What you will do: Return copies of the lines below that mention "rule".

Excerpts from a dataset
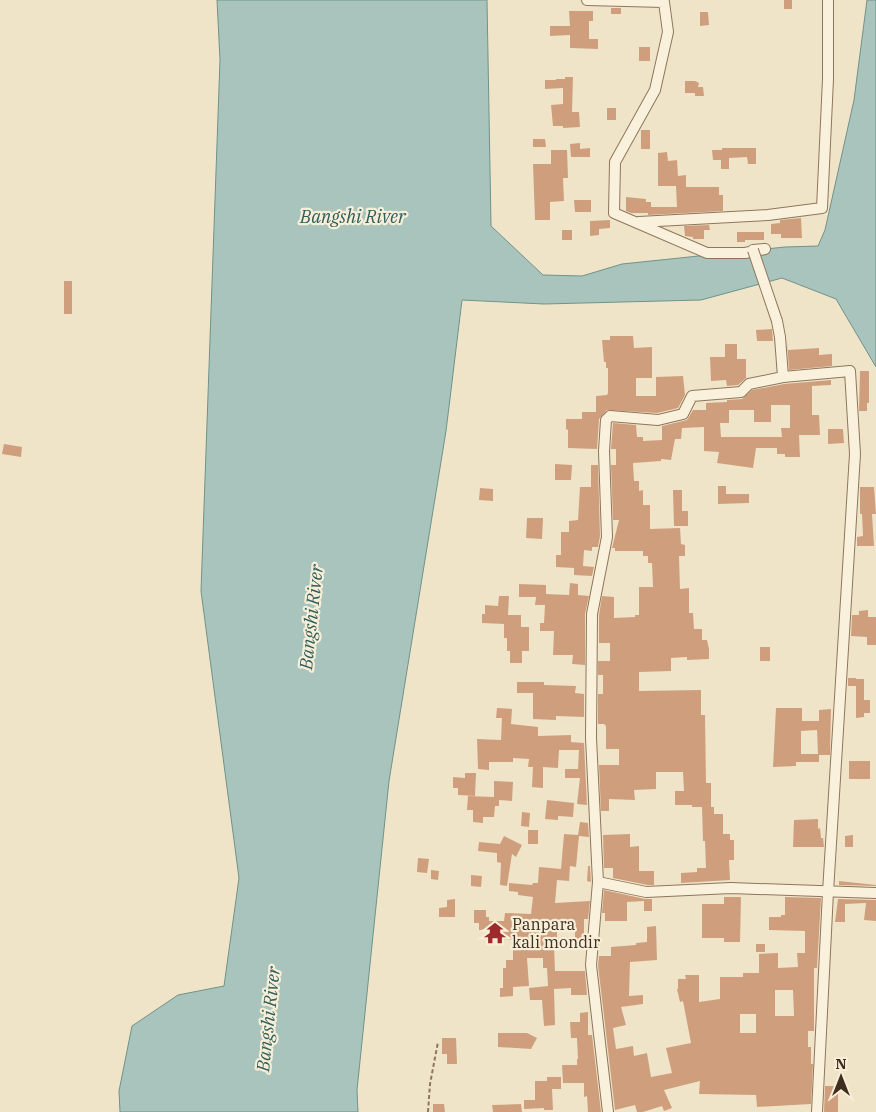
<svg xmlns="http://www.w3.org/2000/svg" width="876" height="1112" font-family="'IBM Plex Serif',serif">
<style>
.water{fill:#a9c4bc;stroke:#6f938a}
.building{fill:#cf9f7d;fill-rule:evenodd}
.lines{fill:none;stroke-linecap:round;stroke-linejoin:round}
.minor-casing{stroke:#8d765c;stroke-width:12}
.path{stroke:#8d765c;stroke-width:2;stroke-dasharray:4 2.5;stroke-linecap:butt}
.minor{stroke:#faf1dc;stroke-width:10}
.minor-bridge-casing{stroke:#8d765c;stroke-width:12;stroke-linecap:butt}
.minor-bridge{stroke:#faf1dc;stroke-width:10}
.labels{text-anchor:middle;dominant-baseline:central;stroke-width:4.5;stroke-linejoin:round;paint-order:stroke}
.poi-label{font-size:16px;fill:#3d2e20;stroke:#f7eed8;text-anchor:start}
.water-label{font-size:18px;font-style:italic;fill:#2f5d5a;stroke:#f7eed8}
</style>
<rect width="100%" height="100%" fill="#f0e4c8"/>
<polygon class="water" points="217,0 487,0 491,226 543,275 582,276 622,264 785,247 818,246 825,230 854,100 867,0 876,0 876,367 836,299 782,278 701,300 544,304 462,300 446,431 389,781 357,1090 358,1112 120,1112 119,1091 132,1026 178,995 224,986 239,878 201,591 220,60"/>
<g class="building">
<rect x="784" y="0" width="8" height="9"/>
<rect x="611" y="8" width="10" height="6"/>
<polygon points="569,11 593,11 593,21 589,21 589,39 598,39 598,49 570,48 570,35 550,36 550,26 570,26"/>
<polygon points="700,12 708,12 709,25 700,26"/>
<rect x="639" y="47" width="11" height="14"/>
<polygon points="565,77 573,77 572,112 579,112 580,127 563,128 563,126 553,126 551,105 563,104 563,88 545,89 545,80 556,80 556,79 565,79"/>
<polygon points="685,81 695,81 699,83 698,87 703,87 704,96 695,96 695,93 685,93"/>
<rect x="607" y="108" width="9" height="12"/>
<rect x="641" y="130" width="9" height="19"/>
<polygon points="533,139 545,139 546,147 533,147"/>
<polygon points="580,143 580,149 590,148 590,157 571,157 570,144"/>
<polygon points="722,148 756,148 756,164 748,164 747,157 729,158 729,169 721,169 721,160 713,160 712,150 722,150"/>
<polygon points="551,150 567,150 568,178 563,178 564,201 550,202 550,220 535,220 533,164 551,164"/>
<polygon points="667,152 668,161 677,160 678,176 686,175 686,187 719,187 719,195 723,195 723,211 648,215 648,213 631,213 626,211 626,197 646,199 646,202 651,202 651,207 677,207 676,186 658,186 658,153"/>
<polygon points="574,200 591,200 591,212 575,212"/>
<polygon points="801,218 802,238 781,238 781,234 771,234 771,224 780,223 780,220"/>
<polygon points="610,220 610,228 599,229 599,235 590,236 590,221"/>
<polygon points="709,225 710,230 704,230 704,239 693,239 693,237 685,236 684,226"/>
<rect x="562" y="230" width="10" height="10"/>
<polygon points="737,232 764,232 764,240 745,240 745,242 737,242"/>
<rect x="64" y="281" width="8" height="33"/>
<polygon points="772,329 773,341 757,341 756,330"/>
<polygon points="610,336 633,336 634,348 652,347 652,378 636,378 636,396 656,396 656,377 683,376 685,395 678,408 657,413 607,410 599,419 597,449 568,448 568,430 566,429 566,419 582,419 582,412 596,412 596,396 607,395 608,393 608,368 606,368 606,362 604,362 602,340 610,340"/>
<polygon points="787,340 788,350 819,348 819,355 832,354 832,366 789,370"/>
<polygon points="725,344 737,344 737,359 746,359 746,378 738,385 727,386 726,380 711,381 710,357 725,357"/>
<polygon points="860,371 869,371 869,403 867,403 867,411 859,411"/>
<path d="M831 380V385L812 386V415H819L820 435H799L800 457H785V454H777V448H756L753 468 717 463 719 452 704 451V427L682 428 681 439H675L671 460 661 459V461L633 463 634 481H639V491L643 490V505H650V529L680 528 681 544 685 545V556H679L680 589 689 588V613H693L694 629H702V640H707L709 649V659L687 660V657L671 658V671L639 672V691L701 690V715H705L706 783H711V807H714V814H723V834H730V840H734V860H729L730 880 681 883V873L697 872V868H706L705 841H703L702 807H692V805H675V791H684L683 772H656V789L634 790 635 800 609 799V811H601L599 765H619V749H606V726L604 724H598V694H603V675H598V661H610V643H599V615L602 596 614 597V618L635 617V615H639V587H653L652 563H648V556H643V551H615V548H612L619 520H613L611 465H616V449H611L613 423 636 425 637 437H643V441L662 440V426L687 420 693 410H706V403L727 402V400L742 399 752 390 784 384ZM771 405H790V428H781L782 437H721L720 423H729V410H754V422H771Z"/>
<polygon points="828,429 843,429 844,443 828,444"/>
<polygon points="4,444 22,447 21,457 2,454"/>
<polygon points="555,464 572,465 571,480 555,480"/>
<polygon points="591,465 598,465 600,536 598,547 592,547 592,551 584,550 583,566 594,567 592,576 574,575 574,568 556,567 556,555 561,555 561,532 569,532 569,521 578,520 580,487 591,487"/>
<polygon points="718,486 726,486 726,494 749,494 749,503 718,504"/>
<polygon points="860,487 874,487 876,514 872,514 874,546 857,546 857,537 863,536 862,514 860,514"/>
<polygon points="480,488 493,489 493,501 479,500"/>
<polygon points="673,490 682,490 682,511 688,511 688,526 674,526"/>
<polygon points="527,518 543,518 542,539 526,538"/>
<polygon points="570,583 578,584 578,595 589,596 585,614 585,665 572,664 573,655 553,655 554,631 540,631 540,623 544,623 545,605 535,605 536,597 519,597 519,584 546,585 546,594 569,595"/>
<polygon points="499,596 509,596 508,615 521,615 521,627 529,627 529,651 522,651 522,663 510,663 510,651 507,651 507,638 504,638 504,624 482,623 482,614 485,614 485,605 498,606"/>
<polygon points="868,610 868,617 876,617 876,645 867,645 867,637 851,636 852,615 859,615 859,611"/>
<rect x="760" y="647" width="10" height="14"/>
<rect x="848" y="678" width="8" height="8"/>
<polygon points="856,679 864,679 864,700 870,700 870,713 864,713 864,717 856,718"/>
<polygon points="517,682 544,682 544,685 576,686 575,693 584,694 584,717 556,716 556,720 533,719 533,693 517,693"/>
<polygon points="497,708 512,709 511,724 538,727 538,736 571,735 571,742 584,743 587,805 577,804 580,778 565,778 565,769 578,769 579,750 559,750 558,768 543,767 543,788 532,787 533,767 528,767 529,759 513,758 513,762 489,762 489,770 478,769 477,739 501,740 502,718 496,718"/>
<path d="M776 708H802V721H819V710L831 709 830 755H819V762H796V766L773 767ZM817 730 818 754H801V731Z"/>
<rect x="849" y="761" width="21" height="18"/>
<polygon points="465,773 476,773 475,796 458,795 458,788 453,788 453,777 465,778"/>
<polygon points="494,781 513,782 512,801 499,800 499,806 495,806 494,817 483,817 483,823 473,822 473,810 467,810 468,796 494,797"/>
<polygon points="547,800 574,803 573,817 558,816 558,820 545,819"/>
<polygon points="522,812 530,813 529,827 521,826"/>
<polygon points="818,819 818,829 820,828 821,838 823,838 824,847 793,847 794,820"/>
<polygon points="580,822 588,823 589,837 579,836 576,867 570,866 569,881 557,880 555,903 590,901 588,919 584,919 584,936 587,936 586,947 575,947 575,925 557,925 557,946 554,946 555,971 585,971 587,995 571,995 571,988 554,989 555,1025 544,1026 542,1000 530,1000 529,988 548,986 547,968 543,968 543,958 527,958 529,986 513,987 513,996 500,997 500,988 503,988 503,968 506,968 506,960 513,960 513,940 494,939 493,929 479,930 479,923 474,923 474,910 486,910 486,917 489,917 489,921 504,921 505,913 531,914 533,897 518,895 518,892 509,891 509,883 532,885 533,883 538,883 539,867 561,869 564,834 578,835"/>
<rect x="528" y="830" width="10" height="14"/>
<polygon points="630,834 630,847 639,846 639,871 654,871 654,885 647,885 613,878 613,868 604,868 603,835"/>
<polygon points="853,835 853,847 845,847 845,836"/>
<polygon points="504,836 522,845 516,857 512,854 507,886 500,885 501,863 497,862 497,853 478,851 479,842 500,844"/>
<polygon points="418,858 429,859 427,873 417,872"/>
<polygon points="588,866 590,866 591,882 587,881"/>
<polygon points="431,870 439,871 438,880 431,879"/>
<polygon points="471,875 482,876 481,887 471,886"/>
<polygon points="839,881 876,885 876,886 839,885"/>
<polygon points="604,890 645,899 652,899 652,911 644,911 644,901 627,902 627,921 605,921 605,913 602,913"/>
<polygon points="724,897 741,897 740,942 724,942 724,938 702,938 702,904 724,904"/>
<path d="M785 897 821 898 817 968H814V1031H808V1047H811V1064H813L811 1104 757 1107 756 1095 699 1094 700 1081 664 1090 672 1108 664 1111 662 1106 643 1112H637L635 1105 615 1110 598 965 599 956H611V947L636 945V943L647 942V927L656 926 657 960 630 962 629 996 643 995V1004L621 1007 626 1025 613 1028 616 1049 633 1046 634 1056 647 1053 651 1077 672 1073 666 1048 691 1043 683 1001 680 1002 677 989H678V979H686L685 975H699V1002L720 999V977H743V973H759V954L778 953V968L798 967 797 953H805V931L769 930V917H781V915H785ZM775 990H793L794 1016H775ZM740 1014H756V1033H740Z"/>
<polygon points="455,899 455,917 439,917 439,908 447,907 447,900"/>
<polygon points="838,899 876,900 876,921 864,920 866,903 845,904 845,922 835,922"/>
<rect x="756" y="944" width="9" height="8"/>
<polygon points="588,1012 588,1035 592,1035 601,1112 588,1112 587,1096 584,1097 584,1083 563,1083 562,1065 577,1065 577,1059 578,1059 577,1038 571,1038 570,1022 580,1022 580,1013"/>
<polygon points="498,1033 527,1033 537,1038 531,1049 498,1047"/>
<polygon points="442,1038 456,1038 457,1064 447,1064 447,1054 442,1054"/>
<polygon points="547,1077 561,1077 561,1089 552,1089 553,1110 544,1110 544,1108 524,1109 524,1100 535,1100 535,1081 547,1081"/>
<polygon points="825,1086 838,1086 838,1112 824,1112"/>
<polygon points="433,1104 444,1104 445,1112 433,1112"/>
<polygon points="521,1104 522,1112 493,1112 492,1105"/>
</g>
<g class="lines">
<g class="minor-casing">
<g id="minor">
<polyline points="587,0 664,2 668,32 655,90 615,162 614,213 707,253 745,253 765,249 753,250"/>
<polyline points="639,222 768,215 822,208 828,79 828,0"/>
<polyline points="783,377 850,371 855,454 828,892 817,1112"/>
<polyline points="598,882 646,892 731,888 876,893"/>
<polyline points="608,1112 591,965 598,882 591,738 592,614 607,537 604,451 606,420 610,416 658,420 683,414 692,396 741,392 749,384 783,377 780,337 777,321"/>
</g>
</g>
<polyline class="path" points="428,1112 430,1084 438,1042"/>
<use href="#minor" class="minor"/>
<g class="minor-bridge-casing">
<polyline id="minor-bridge" points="753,250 777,321"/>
</g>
<use href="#minor-bridge" class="minor-bridge"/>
</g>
<defs>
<g id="temple-bare" transform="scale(1.725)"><path d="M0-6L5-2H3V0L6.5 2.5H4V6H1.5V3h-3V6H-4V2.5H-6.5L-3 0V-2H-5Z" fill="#9e2a2b" stroke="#f7eed8" stroke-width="2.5" paint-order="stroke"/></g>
</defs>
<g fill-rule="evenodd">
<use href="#temple-bare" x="495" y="933"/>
</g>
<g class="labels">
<g class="poi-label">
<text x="512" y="924">Panpara<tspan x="512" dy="18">kali mondir</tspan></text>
</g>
<g class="water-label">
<text x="353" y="216">Bangshi River</text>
<text transform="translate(311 617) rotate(-84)">Bangshi River</text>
<text transform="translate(268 1019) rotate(-84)">Bangshi River</text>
</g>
</g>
<g transform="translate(841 1077)" stroke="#f7eed8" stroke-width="4" paint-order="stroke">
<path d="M0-4L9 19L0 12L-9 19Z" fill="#3d2e20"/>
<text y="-8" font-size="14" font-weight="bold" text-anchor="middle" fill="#3d2e20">N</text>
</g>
</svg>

Exercise answer:
.building{fill:#cf9f7d;fill-rule:evenodd}
<g fill-rule="evenodd">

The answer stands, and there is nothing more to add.